[Start of section]

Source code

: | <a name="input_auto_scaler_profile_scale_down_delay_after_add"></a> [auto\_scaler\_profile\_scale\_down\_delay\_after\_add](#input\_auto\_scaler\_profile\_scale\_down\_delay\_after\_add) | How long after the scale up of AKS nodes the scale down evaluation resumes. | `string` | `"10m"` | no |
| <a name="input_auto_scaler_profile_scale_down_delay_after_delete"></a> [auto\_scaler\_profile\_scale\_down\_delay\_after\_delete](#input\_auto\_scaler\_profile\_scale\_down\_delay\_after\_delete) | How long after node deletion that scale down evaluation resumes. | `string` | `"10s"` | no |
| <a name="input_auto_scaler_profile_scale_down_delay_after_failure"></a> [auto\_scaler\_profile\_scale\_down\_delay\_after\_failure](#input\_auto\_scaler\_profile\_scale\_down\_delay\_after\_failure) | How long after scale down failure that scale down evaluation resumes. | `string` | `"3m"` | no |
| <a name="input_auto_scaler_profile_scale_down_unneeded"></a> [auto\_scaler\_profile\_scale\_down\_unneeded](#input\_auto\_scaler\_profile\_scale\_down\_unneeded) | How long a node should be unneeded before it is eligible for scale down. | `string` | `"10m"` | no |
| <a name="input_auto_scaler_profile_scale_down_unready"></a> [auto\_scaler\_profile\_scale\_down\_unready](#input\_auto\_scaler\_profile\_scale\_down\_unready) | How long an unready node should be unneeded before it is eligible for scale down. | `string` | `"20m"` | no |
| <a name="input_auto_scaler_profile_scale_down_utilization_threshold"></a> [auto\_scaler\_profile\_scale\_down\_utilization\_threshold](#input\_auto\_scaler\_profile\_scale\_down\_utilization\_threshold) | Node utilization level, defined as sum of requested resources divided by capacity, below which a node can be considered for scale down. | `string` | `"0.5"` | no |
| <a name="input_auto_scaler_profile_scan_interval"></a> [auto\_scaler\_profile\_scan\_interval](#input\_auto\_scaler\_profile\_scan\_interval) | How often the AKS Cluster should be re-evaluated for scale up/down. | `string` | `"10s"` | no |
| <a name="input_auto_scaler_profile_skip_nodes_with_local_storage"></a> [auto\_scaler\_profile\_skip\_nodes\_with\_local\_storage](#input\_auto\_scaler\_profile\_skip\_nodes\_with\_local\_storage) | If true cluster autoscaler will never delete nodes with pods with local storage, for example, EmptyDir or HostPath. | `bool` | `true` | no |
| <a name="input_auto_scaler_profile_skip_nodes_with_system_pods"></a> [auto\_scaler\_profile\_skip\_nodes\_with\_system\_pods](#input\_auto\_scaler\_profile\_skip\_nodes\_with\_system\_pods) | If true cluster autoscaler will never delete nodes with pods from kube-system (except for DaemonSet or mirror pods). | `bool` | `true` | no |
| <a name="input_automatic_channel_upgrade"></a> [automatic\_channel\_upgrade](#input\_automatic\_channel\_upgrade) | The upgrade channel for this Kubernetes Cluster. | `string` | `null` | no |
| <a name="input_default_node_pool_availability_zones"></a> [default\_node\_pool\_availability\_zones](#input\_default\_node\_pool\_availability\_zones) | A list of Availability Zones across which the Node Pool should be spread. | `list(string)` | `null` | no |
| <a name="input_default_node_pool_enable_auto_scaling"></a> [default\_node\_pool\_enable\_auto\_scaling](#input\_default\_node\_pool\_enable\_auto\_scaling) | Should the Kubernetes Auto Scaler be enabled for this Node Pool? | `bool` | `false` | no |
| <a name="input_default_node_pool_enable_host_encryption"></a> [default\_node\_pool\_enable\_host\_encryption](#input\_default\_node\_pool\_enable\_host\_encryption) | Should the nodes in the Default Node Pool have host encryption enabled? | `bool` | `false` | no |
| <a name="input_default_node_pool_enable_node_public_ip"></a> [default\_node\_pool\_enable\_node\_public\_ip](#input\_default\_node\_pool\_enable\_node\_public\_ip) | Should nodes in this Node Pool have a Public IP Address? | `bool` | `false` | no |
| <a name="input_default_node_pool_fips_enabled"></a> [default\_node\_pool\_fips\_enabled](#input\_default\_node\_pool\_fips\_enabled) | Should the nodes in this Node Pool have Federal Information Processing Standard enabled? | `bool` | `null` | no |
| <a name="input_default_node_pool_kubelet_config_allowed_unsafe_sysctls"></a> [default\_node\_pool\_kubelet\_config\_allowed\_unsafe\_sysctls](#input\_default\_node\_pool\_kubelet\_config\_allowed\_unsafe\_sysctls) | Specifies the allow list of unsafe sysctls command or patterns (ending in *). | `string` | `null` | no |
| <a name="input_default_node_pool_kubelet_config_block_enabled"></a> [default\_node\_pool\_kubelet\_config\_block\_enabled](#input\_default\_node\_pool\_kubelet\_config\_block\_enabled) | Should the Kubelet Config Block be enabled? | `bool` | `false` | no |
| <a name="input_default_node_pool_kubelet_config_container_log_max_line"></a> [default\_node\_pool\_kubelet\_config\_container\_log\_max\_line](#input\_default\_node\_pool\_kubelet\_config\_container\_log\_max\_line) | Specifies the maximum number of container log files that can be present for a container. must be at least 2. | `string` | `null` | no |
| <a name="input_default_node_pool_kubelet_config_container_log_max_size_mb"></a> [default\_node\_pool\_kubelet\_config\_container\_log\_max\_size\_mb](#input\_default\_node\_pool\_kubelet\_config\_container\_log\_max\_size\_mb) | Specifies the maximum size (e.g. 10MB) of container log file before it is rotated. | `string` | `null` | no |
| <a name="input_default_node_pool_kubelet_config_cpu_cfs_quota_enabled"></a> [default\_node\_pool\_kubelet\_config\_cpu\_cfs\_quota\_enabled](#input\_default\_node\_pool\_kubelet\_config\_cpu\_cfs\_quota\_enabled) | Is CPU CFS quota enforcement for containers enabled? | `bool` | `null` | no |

[End of section]

Reproduce word for word the lines of the source text above, from the line with "long after the" to the line with "long a node", including both of those lines.

: | <a name="input_auto_scaler_profile_scale_down_delay_after_add"></a> [auto\_scaler\_profile\_scale\_down\_delay\_after\_add](#input\_auto\_scaler\_profile\_scale\_down\_delay\_after\_add) | How long after the scale up of AKS nodes the scale down evaluation resumes. | `string` | `"10m"` | no |
| <a name="input_auto_scaler_profile_scale_down_delay_after_delete"></a> [auto\_scaler\_profile\_scale\_down\_delay\_after\_delete](#input\_auto\_scaler\_profile\_scale\_down\_delay\_after\_delete) | How long after node deletion that scale down evaluation resumes. | `string` | `"10s"` | no |
| <a name="input_auto_scaler_profile_scale_down_delay_after_failure"></a> [auto\_scaler\_profile\_scale\_down\_delay\_after\_failure](#input\_auto\_scaler\_profile\_scale\_down\_delay\_after\_failure) | How long after scale down failure that scale down evaluation resumes. | `string` | `"3m"` | no |
| <a name="input_auto_scaler_profile_scale_down_unneeded"></a> [auto\_scaler\_profile\_scale\_down\_unneeded](#input\_auto\_scaler\_profile\_scale\_down\_unneeded) | How long a node should be unneeded before it is eligible for scale down. | `string` | `"10m"` | no |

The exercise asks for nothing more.